A Notion of Journeying in The Black and Green Atlantic and Moon and the Mars

Central to the notion of the Black and Green Atlantic is the recurring image of ships; the idea of traveling and returning is ever present, even if that return is to a culture that is completely colonized and changed. These changes occur because of movement of ideas and people, wanted or unwanted, between cultures, and personal identity stems from the journey of those whose cultures are changing. Gilroy describes this notion of cultural journeying via ships quite succinctly when he wrote that “ships immediately focus attention on the middle passage, on the various projects for redemptive return to an African homeland, on the circulation of ideas and activists as well as the movement of key cultural and political artefacts: tracts, books, gramophone records, and choirs” (Gilroy 4). An emphasis on “artefacts” is necessary because as Gilroy indicates, once one leaves on a cultural journey the culture they leave behind is never quite the same. This provokes an interesting perspective on the Black and Green Atlantic: is it possible for multiple cultures, for example Black and Irish cultures, to coexist as complete wholes or does their dual existence cause concession of culture or identity one way or another? 

 In Moon and the Mars, Kia Corthron contributes to this cultural debate through her protagonist, Theo, who is both Black and Irish. The separation between Theo’s two cultural worlds is physically depicted by the New York City streets Theo travels up and down when she switches households according to a side of the family. Corthron’s commentary on Gilroy’s question on culture is complicated—Theo is proud of who she is, openly and confidently referring to herself as a “mutt,” but her two families’ beliefs split her in two. This is evident in her Irish family’s open support of slavery, such as the fact that her aunt found no issue working with slave owners. Just as a boat traveling between two destinations can find itself stuck in the middle of the ocean, young Theo is torn the same: equally proud of their identities yet struggling to see how they can coincide.

One Reply to “A Notion of Journeying in The Black and Green Atlantic and Moon and the Mars

  1. I really like your idea on the importance of traveling and returning. It seems as if every time Theo leaves either or her Grammy’s houses, she has some news to bring back to them when she returns.
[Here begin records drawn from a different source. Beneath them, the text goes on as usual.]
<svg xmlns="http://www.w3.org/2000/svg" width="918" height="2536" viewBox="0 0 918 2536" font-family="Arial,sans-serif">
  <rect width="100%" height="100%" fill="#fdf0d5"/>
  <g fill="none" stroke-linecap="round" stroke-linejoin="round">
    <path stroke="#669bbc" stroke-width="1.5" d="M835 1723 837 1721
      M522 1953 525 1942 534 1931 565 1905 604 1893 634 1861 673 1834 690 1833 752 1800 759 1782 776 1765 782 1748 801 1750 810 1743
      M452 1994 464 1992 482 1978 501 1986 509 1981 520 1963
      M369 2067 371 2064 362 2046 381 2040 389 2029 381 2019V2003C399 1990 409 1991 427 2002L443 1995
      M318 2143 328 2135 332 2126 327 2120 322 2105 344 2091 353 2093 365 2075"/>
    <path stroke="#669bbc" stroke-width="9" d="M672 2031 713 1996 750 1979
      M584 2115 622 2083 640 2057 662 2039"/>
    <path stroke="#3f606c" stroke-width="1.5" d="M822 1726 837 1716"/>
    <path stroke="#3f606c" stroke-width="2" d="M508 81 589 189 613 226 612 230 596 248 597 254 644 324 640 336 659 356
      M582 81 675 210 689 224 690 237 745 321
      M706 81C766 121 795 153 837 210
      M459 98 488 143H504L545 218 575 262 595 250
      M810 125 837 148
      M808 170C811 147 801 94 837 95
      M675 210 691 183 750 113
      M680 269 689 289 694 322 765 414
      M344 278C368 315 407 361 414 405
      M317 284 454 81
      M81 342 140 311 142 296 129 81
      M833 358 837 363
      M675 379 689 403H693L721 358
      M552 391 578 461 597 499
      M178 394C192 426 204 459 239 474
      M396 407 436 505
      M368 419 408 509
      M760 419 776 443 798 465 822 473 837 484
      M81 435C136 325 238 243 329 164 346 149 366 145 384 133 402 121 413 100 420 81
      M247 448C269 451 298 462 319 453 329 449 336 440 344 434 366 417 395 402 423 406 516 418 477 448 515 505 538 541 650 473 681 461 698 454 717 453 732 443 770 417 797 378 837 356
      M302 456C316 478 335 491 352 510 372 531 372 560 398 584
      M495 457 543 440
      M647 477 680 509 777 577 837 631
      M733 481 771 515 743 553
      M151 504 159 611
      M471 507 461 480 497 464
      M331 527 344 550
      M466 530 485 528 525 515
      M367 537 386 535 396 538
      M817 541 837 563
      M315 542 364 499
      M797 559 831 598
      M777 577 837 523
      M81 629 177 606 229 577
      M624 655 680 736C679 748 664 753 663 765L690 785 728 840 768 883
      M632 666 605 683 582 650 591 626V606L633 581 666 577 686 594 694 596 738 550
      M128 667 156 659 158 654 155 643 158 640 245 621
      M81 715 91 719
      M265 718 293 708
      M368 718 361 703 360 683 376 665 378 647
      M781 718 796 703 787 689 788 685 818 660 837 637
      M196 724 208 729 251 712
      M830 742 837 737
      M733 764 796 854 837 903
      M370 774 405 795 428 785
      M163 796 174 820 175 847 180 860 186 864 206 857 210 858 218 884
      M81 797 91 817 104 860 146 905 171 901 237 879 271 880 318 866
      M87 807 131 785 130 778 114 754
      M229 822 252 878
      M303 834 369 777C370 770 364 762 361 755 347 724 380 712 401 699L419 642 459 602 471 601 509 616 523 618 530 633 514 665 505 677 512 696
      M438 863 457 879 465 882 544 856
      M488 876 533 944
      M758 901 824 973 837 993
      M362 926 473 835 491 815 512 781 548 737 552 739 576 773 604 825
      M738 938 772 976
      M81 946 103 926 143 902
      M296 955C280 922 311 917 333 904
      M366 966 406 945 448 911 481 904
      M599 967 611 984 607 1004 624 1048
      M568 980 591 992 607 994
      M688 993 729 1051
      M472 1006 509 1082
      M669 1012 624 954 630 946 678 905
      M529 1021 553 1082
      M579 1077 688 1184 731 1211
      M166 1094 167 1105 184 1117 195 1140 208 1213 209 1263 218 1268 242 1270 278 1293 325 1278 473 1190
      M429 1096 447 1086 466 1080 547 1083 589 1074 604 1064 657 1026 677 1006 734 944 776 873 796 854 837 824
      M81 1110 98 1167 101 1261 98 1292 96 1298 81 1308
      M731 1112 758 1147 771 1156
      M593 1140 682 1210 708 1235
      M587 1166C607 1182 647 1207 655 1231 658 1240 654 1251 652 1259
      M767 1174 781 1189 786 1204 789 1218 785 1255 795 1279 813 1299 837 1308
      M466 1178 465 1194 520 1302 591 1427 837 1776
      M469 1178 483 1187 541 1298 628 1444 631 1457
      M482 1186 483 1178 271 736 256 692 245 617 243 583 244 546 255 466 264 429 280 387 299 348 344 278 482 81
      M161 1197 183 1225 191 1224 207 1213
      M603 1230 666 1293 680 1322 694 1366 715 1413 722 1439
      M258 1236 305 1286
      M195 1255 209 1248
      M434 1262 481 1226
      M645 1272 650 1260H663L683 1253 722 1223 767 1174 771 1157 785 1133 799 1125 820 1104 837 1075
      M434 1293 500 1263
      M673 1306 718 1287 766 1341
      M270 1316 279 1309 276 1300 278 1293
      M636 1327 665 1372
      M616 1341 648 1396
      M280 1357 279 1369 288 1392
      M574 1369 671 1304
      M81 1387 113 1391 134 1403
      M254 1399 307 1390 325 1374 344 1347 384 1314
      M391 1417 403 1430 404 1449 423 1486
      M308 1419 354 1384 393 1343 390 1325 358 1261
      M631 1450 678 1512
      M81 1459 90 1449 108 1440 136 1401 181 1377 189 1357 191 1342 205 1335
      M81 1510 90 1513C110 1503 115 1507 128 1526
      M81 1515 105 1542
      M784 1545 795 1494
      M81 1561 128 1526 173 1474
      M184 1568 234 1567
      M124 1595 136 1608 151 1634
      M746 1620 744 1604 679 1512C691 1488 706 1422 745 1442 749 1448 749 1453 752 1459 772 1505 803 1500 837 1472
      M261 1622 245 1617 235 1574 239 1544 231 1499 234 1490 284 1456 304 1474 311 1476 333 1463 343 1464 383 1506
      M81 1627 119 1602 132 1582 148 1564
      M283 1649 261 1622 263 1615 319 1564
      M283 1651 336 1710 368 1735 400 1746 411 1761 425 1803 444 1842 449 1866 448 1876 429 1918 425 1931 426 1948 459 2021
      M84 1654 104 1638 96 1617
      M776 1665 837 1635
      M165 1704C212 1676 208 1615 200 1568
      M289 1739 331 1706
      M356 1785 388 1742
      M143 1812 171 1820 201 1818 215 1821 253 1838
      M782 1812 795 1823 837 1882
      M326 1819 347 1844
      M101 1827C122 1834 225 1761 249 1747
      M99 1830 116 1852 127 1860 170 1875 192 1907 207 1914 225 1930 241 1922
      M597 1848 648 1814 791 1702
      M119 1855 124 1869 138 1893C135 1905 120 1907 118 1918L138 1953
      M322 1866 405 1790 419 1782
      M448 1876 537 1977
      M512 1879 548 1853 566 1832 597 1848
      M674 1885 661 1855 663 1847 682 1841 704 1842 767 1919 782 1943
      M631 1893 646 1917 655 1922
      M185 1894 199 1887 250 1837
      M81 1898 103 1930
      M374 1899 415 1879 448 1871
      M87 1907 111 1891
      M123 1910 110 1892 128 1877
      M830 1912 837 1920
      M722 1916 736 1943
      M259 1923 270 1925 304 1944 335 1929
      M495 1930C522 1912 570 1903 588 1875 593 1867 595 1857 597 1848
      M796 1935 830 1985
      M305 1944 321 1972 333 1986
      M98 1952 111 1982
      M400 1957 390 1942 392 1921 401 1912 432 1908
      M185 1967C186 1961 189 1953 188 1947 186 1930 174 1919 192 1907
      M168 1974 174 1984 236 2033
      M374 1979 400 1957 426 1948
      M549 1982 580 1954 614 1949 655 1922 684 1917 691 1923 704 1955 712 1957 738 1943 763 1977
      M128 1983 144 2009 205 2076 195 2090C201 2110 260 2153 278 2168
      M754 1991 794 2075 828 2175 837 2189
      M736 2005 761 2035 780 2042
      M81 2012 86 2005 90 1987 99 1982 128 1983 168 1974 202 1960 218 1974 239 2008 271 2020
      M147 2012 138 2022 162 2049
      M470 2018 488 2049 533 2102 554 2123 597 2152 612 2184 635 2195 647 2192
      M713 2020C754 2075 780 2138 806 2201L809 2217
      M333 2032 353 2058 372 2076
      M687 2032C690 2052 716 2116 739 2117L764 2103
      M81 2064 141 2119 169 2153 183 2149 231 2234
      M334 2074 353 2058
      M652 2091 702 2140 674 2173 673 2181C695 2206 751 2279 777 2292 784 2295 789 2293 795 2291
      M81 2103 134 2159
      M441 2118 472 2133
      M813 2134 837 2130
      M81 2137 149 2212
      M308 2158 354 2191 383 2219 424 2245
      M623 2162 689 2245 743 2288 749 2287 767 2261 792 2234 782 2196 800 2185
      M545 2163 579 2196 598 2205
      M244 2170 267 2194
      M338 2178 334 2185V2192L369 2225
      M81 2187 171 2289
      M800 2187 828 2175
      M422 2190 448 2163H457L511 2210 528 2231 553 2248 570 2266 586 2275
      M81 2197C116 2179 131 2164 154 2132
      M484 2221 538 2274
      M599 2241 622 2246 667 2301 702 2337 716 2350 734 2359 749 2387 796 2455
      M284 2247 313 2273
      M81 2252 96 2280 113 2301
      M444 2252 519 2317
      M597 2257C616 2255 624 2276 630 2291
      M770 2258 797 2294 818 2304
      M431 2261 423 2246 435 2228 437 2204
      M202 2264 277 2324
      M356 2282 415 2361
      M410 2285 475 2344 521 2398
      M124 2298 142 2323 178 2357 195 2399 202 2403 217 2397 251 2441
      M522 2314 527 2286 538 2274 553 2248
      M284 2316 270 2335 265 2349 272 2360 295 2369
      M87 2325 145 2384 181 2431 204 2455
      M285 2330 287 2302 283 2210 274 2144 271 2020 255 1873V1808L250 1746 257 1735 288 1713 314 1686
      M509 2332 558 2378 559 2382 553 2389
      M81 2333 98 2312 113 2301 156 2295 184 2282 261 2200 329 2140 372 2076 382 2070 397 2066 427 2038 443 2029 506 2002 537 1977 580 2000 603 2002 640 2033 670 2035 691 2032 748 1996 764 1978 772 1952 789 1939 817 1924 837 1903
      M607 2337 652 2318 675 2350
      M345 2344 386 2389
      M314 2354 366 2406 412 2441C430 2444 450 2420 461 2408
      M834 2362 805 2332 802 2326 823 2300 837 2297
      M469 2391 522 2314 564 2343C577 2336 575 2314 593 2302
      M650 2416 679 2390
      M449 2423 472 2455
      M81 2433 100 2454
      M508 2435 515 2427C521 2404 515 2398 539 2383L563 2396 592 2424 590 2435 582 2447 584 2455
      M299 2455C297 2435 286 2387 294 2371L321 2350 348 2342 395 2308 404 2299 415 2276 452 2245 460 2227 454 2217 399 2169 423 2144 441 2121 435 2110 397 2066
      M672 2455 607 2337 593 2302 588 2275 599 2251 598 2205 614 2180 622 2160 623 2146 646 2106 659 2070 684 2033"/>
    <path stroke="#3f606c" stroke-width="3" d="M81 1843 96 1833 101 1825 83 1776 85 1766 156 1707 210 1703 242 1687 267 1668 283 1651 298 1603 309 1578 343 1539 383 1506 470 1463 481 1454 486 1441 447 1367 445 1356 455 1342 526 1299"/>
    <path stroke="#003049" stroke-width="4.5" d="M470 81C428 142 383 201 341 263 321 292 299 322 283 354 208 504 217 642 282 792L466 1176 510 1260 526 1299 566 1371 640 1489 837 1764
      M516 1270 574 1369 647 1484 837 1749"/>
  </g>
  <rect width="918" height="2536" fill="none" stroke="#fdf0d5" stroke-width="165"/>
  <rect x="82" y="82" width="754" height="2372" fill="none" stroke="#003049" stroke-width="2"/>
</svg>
    To answer your question, I think they can coexist. Coexisting consists of sharing your culture with others and learning from other people’s cultures. Coexisting does not mean that the two cultures are mutually exclusive and don’t interact with one another. Oftentimes in diverse neighborhoods where many cultures are present, we don’t see many concessions made. It is in spaces where there is a predominant culture where we start to see concessions being made so people can fit in. Overall, I think coexisting vs. conceding is very situational.